__Records__
============================================================
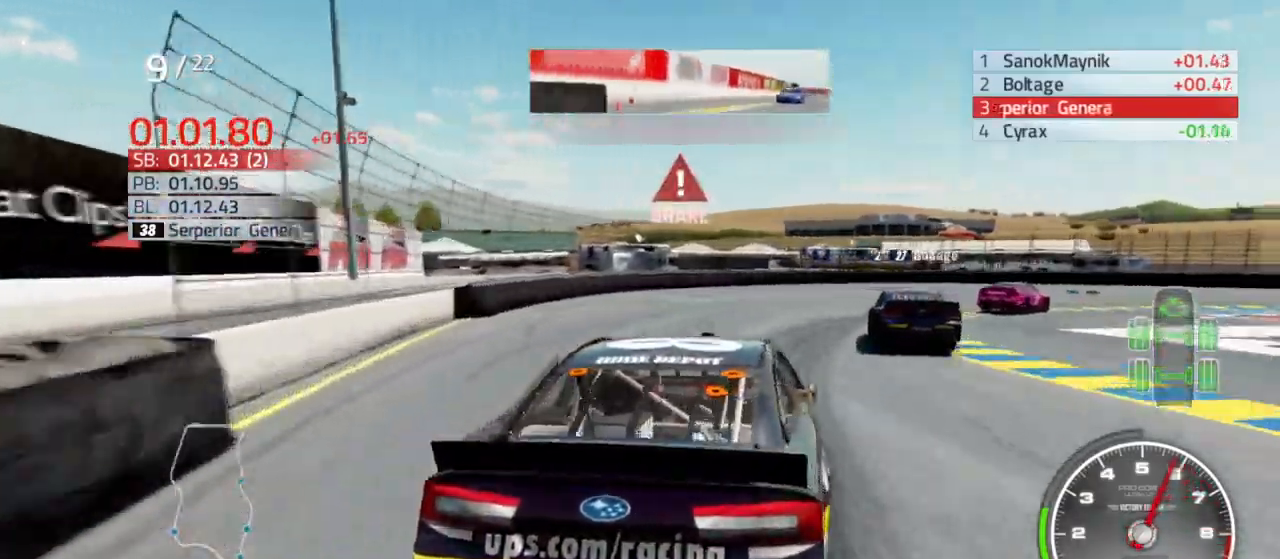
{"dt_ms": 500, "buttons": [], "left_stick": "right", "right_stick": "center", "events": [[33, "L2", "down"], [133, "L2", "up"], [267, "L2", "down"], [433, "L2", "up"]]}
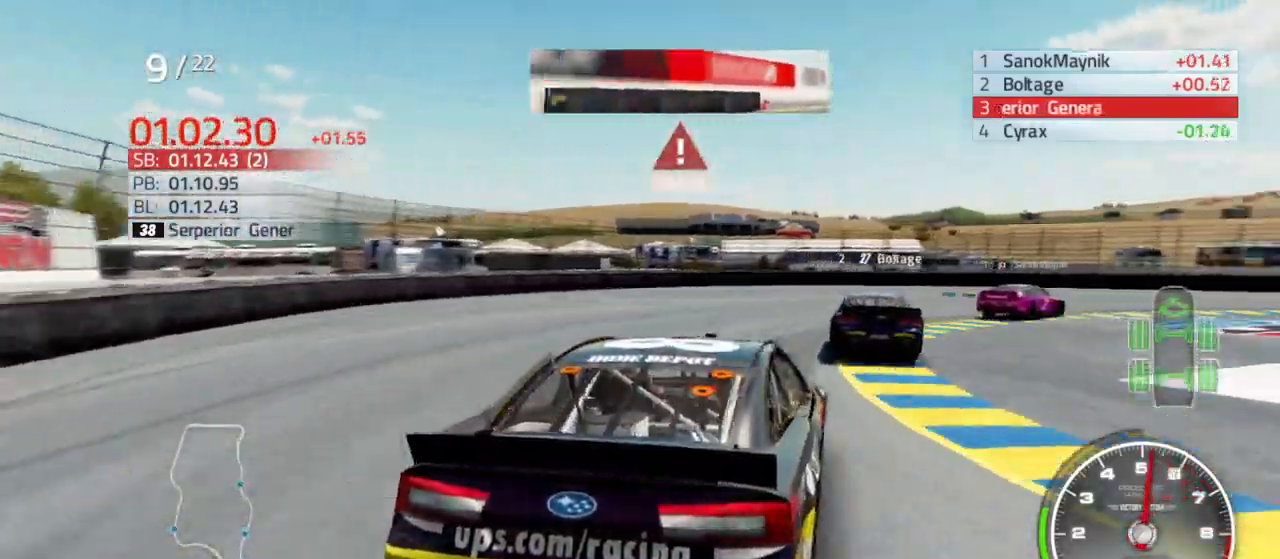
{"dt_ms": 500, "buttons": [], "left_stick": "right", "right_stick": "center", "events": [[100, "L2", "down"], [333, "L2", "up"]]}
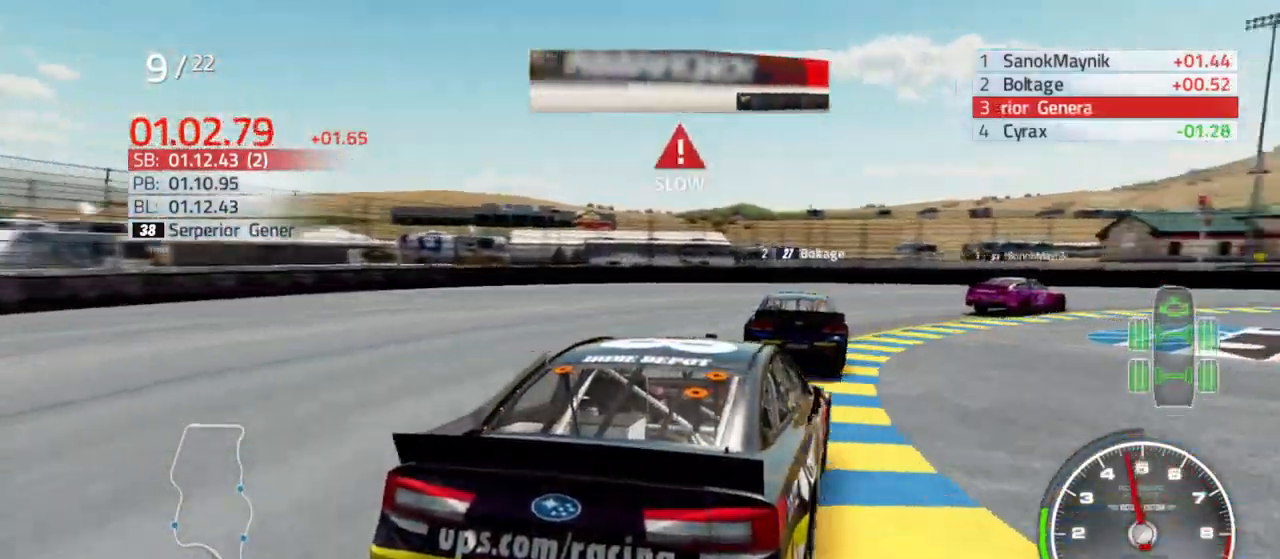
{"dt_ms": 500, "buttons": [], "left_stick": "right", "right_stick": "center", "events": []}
============================================================
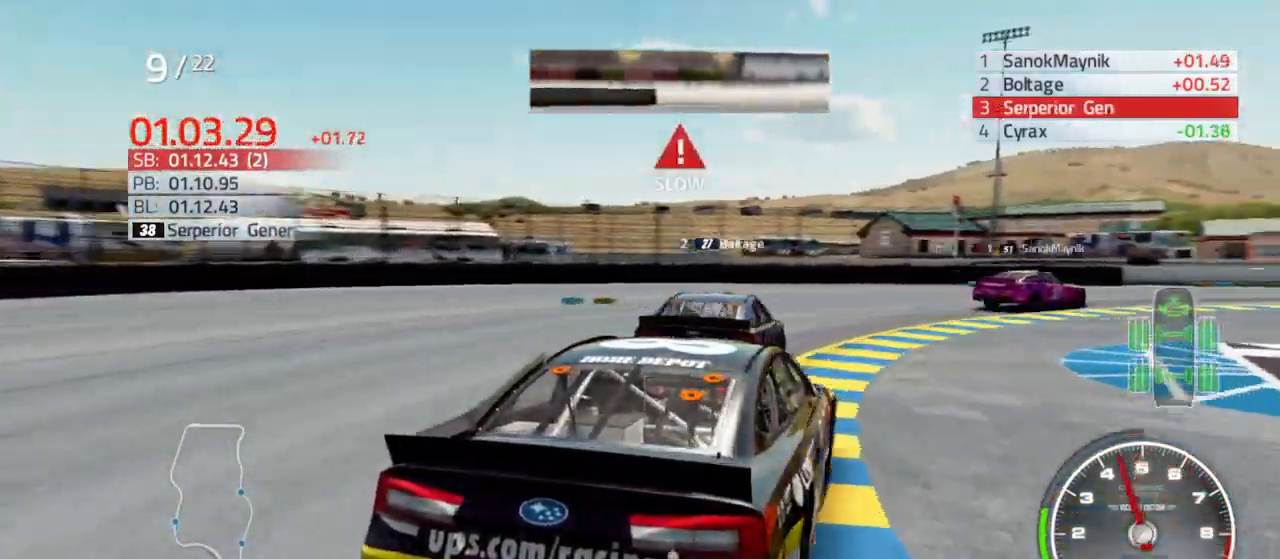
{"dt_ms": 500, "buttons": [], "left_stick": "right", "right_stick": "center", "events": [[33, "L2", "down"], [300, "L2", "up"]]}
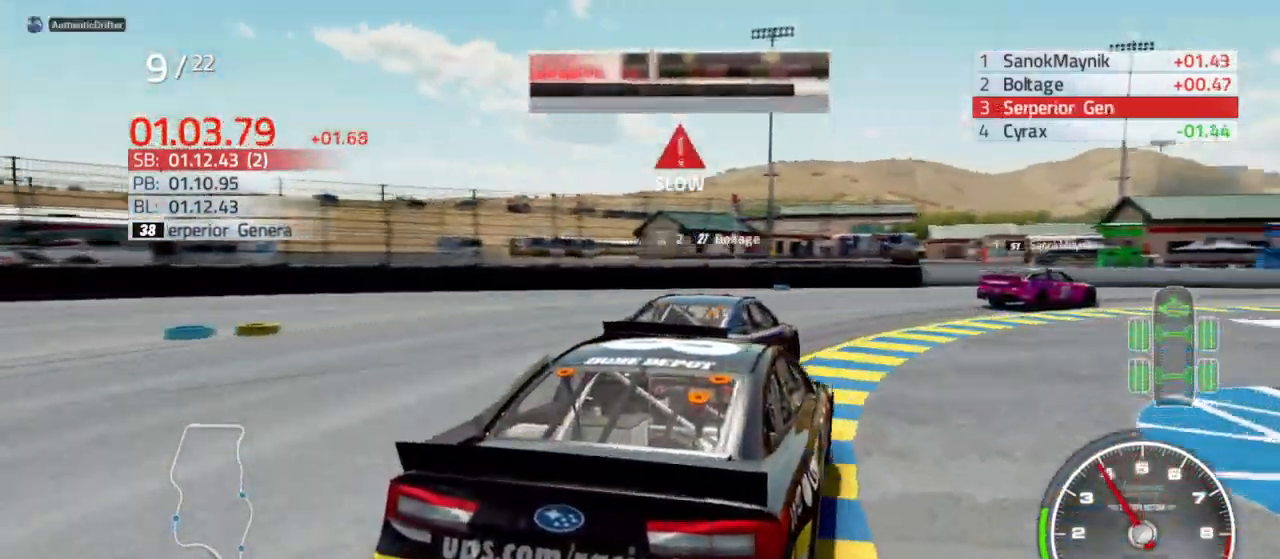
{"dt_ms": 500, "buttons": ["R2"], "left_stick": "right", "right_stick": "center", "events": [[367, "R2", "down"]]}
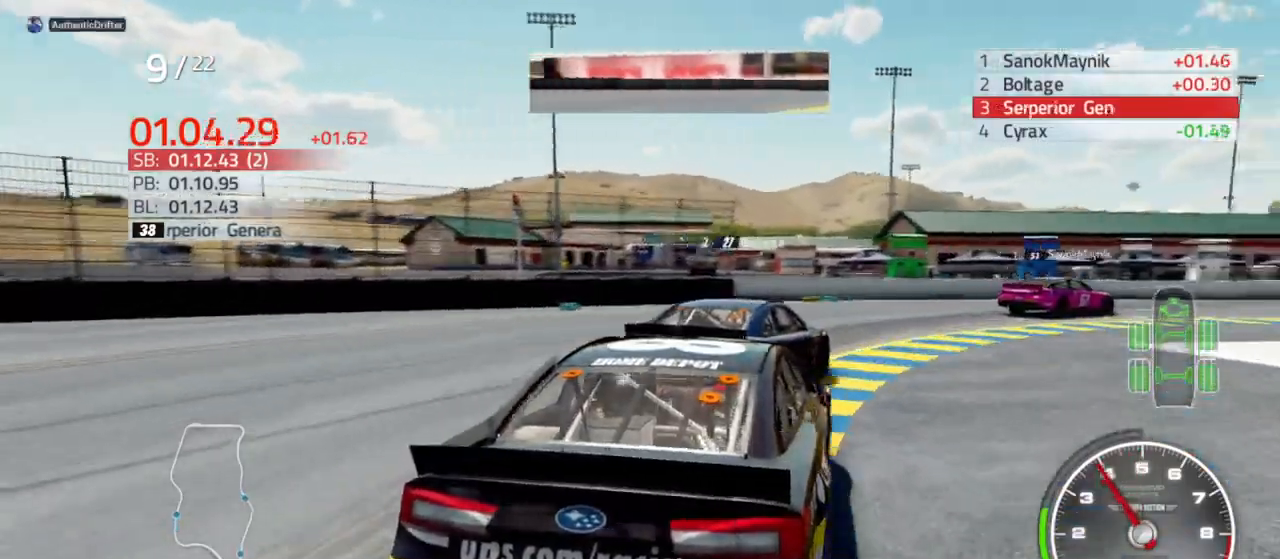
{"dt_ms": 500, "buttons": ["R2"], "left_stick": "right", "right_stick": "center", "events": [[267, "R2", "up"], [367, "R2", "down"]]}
============================================================
__Exercise instructions__
A single figure is required: the number of lines above in which the string "down" appears.

__Solution for this problem__
5